One company that seems to be holding up pretty well under a harsh economic spotlight is Marvel. No, not the comic-book provider, but the Barbados-based semiconductor developer. True, Marvel (MRVL) fell 0.44% yesterday, after rising 20% in Wednesday’s trading to $6.13 per share.
But investors who study the Marvel management style say that the company has figured out, more or less, how to control costs in a recession – no mean feat. On Wednesday, the world got a peak into Marvel’s management style, as the company announced third-quarter earnings that bested Wall Street expectations.
The company earned $70.9 million, or 11 cents per share, compared with a loss of -$6.4 million, or -1 cent a share, a year earlier. Excluding one-time items, adjusted earnings-per-share was 23 cents, two cents ahead of the consensus. Revenue rose 4% to $791 million. Altogether, the financial web site Tickerspy reports that 16 of its experts counted Marvel among their top-15 holdings at the end of Q3.
What’s all the hub-bub? For starters, Marvel has acted very much like the ant, as opposed to the grasshopper, and stored away plenty of cash for the harsh winter ahead. Marvel has about $900 million in cash on hand – and that’s enough to pay off all of its long-term debt – today.
Company CEO Sehat Sudartja is also seen as something of a visionary by investors; a guy who sees opportunity where a lot of competitors do not. Sudartja sees lots of chip sales in the notebook market, especially as they become even more portable. Same thing with smart phones – as they get even smarter, Marvel is pouring millions into the research that phones will need a few years from now. Remember that old line from hockey great Wayne Gretzky? Where he said, “I don’t go to where the puck is; I go to where it’s going to be.”
Well, that’s Marvel, when it comes to mobile convergence.
Says the Motley Fool this week; “The Apple iPhone and Android platform are early examples of Web-browsing phenoms that come close to replacing traditional computers for many users. If these gadgets get just a little bit better, and the price creeps below the magic $200 mark, consumer demand should explode. Management sees that happening next year. "We believe consumers within emerging markets will drive significant volumes far in excess of the current notebook PC market and likely a greater volume than smart phone markets," the CEO said.”

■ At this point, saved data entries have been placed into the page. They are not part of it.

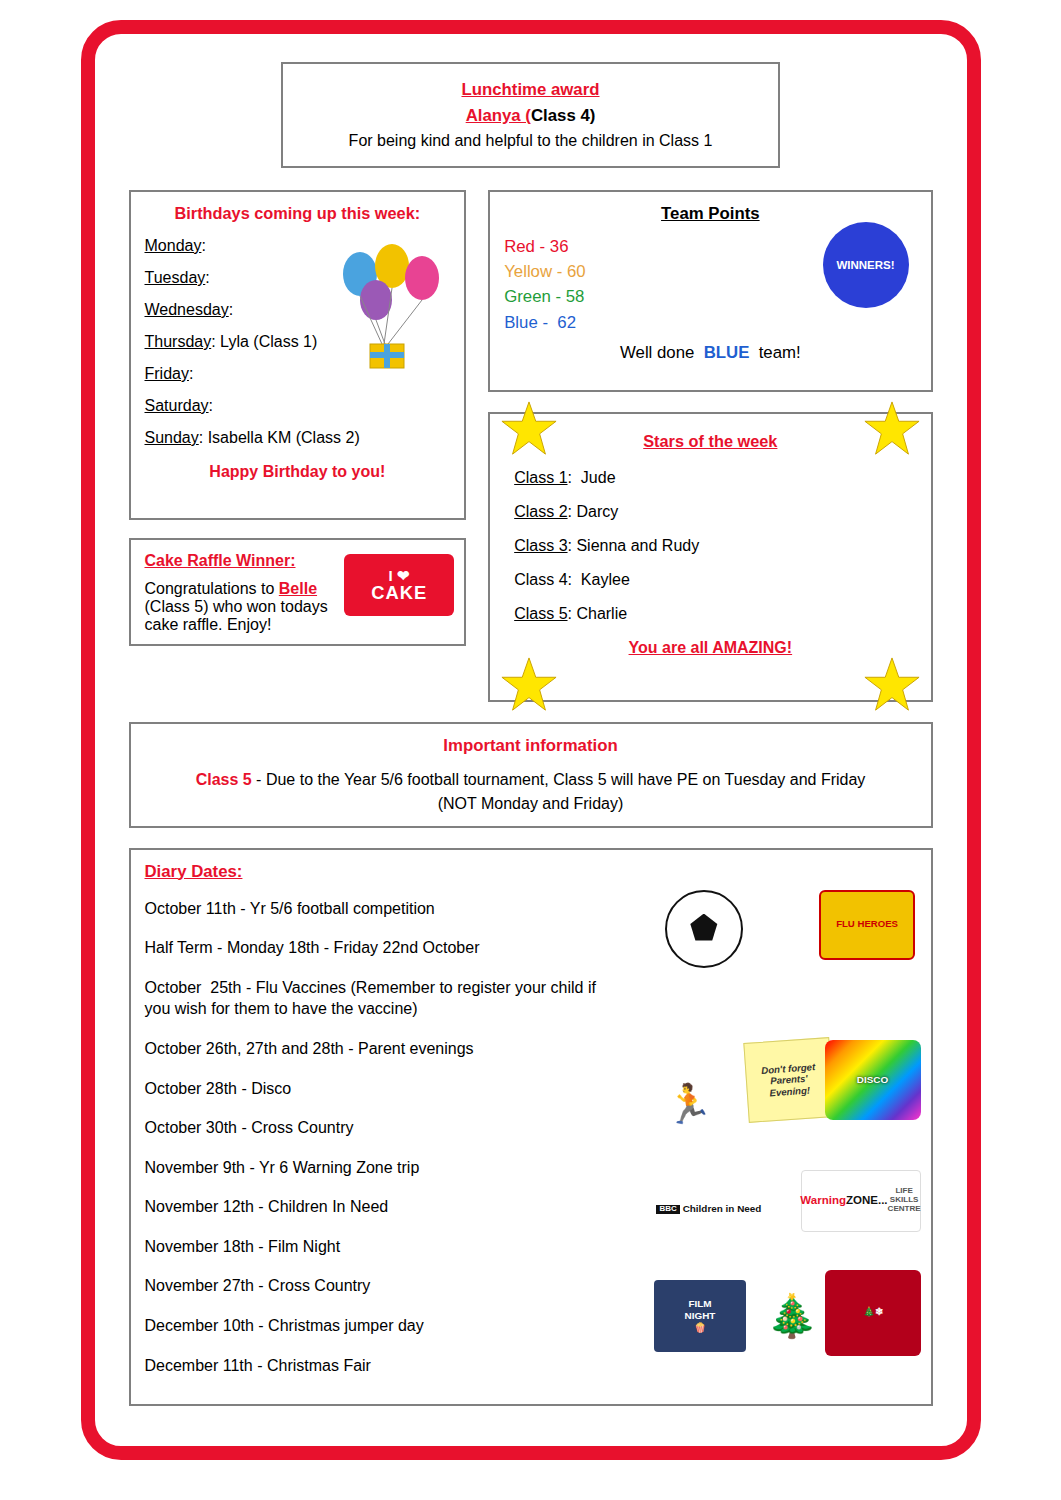Lunchtime award
Alanya (Class 4)
For being kind and helpful to the children in Class 1
Birthdays coming up this week:
Monday:
Tuesday:
Wednesday:
Thursday: Lyla (Class 1)
Friday:
Saturday:
Sunday: Isabella KM (Class 2)
Happy Birthday to you!
Cake Raffle Winner:
Congratulations to Belle (Class 5) who won todays cake raffle. Enjoy!
I ❤ CAKE
Team Points
WINNERS!
Red - 36
Yellow - 60
Green - 58
Blue - 62
Well done BLUE team!
Stars of the week
Class 1: Jude
Class 2: Darcy
Class 3: Sienna and Rudy
Class 4: Kaylee
Class 5: Charlie
You are all AMAZING!
Important information
Class 5 - Due to the Year 5/6 football tournament, Class 5 will have PE on Tuesday and Friday
(NOT Monday and Friday)
Diary Dates:
October 11th - Yr 5/6 football competition
Half Term - Monday 18th - Friday 22nd October
October 25th - Flu Vaccines (Remember to register your child if you wish for them to have the vaccine)
October 26th, 27th and 28th - Parent evenings
October 28th - Disco
October 30th - Cross Country
November 9th - Yr 6 Warning Zone trip
November 12th - Children In Need
November 18th - Film Night
November 27th - Cross Country
December 10th - Christmas jumper day
December 11th - Christmas Fair
FLU HEROES
🏃
Don't forget Parents' Evening!
DISCO
BBC Children in Need
Warning
ZONE...
LIFE SKILLS CENTRE
FILM
NIGHT
🍿
🎄
🎄❄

“It's important to note that Marvell makes essentially every component you'd need for building such a converged mobile computer, including wireless controllers, ultra-mobile CPUs, and GPS products. So if the market goes the way Mr. Suthardia thinks it will, Marvell stands to profit handsomely from that tectonic shift.”
What Marvel is selling is a cheap chip device that will for notebooks and smart phones what regular semiconductors are doing for regular computers today. That I like.